▸ **Tâches à faire**:
**A)** Traduisez en anglais cette phrase de l'extrait sur la Mostra : « Comme l'avait prophétisé le président du jury 2021, Bong Joon Ho : la pandémie passera et le cinéma restera avec nous pour toujours. »
**B)** Citez sans rien changer le passage de l'extrait sur la Mostra qui va de « Cette édition 2022 » jusqu'à « voir ou revoir. ».

▸ **Extrait du document**:

/---

Pour notre part, à la limite du pathologique, nous l’avons vécu, en salle de cinéma, du matin au soir, sans même le temps d’avaler quelque chose et pendant 10 jours, et enfin délivrés des contraintes dues à la pandémie. Comme l’avait prophétisé le président du jury 2021, Bong Joon Ho : la pandémie passera et le cinéma restera avec nous pour toujours.


Cette édition 2022 est de qualité élevée avec aussi l’appoint des films anciens « restaurés », ces films qui ont fait l’histoire du cinéma et qui sont à voir ou revoir.


La Mostra nous montre une fois de plus combien l’art cinématographique soulage de la réalité comme l’indiquait Paolo Sorentino l’année précédente ; pourtant quand la réalité mondiale nous envahit comme en ce moment, la force de la magie du cinéma risque de faiblir. Mais le désir de cinéma est palpable, très fort et enthousiasmant faisant du cinéma une arme de résistance sans autocomplaisance ni victimisme, avec la participation non seulement du public mais aussi de l’univers artistique et créatif qui accompagne les stars, les équipes arrivant de tous les coins du monde.

\---

▸ **Données**:
/---

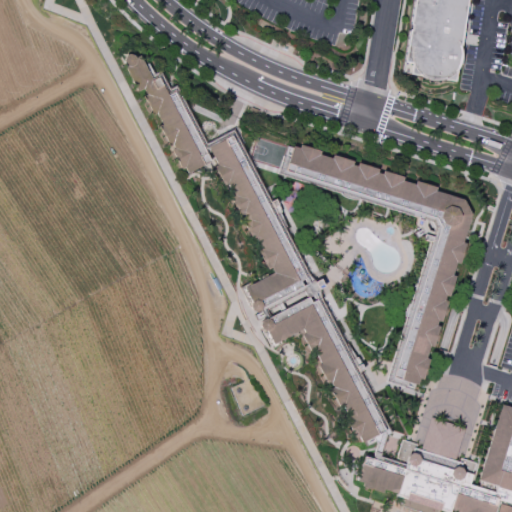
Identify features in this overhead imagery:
road: (509, 7)
road: (65, 12)
road: (304, 14)
road: (337, 14)
building: (433, 39)
building: (433, 40)
road: (395, 46)
crop: (31, 58)
road: (377, 61)
road: (261, 63)
road: (305, 63)
road: (480, 66)
road: (240, 77)
road: (354, 78)
road: (495, 83)
road: (373, 86)
road: (426, 102)
road: (347, 106)
building: (167, 115)
road: (471, 116)
building: (168, 117)
road: (384, 118)
road: (441, 123)
road: (497, 124)
road: (438, 147)
road: (401, 152)
road: (204, 169)
road: (495, 169)
road: (191, 176)
road: (352, 197)
road: (278, 200)
road: (346, 222)
road: (358, 226)
building: (257, 228)
building: (398, 231)
road: (402, 237)
building: (397, 243)
road: (225, 246)
road: (210, 256)
road: (500, 258)
road: (349, 265)
road: (483, 272)
building: (289, 293)
road: (388, 296)
crop: (90, 308)
road: (491, 309)
road: (480, 313)
road: (396, 317)
road: (226, 332)
road: (357, 351)
building: (326, 362)
road: (487, 374)
parking lot: (504, 377)
road: (511, 379)
road: (511, 383)
road: (460, 386)
road: (307, 397)
road: (429, 407)
road: (478, 416)
road: (471, 424)
building: (499, 452)
building: (446, 469)
building: (427, 472)
road: (330, 480)
road: (342, 484)
road: (386, 506)
building: (504, 508)
building: (504, 509)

\---

▸ **Réponses rédigées**:
**A)** As the 2021 jury president, Bong Joon Ho, had prophesied: the pandemic will pass and cinema will stay with us forever.

**B)**
Cette édition 2022 est de qualité élevée avec aussi l’appoint des films anciens « restaurés », ces films qui ont fait l’histoire du cinéma et qui sont à voir ou revoir.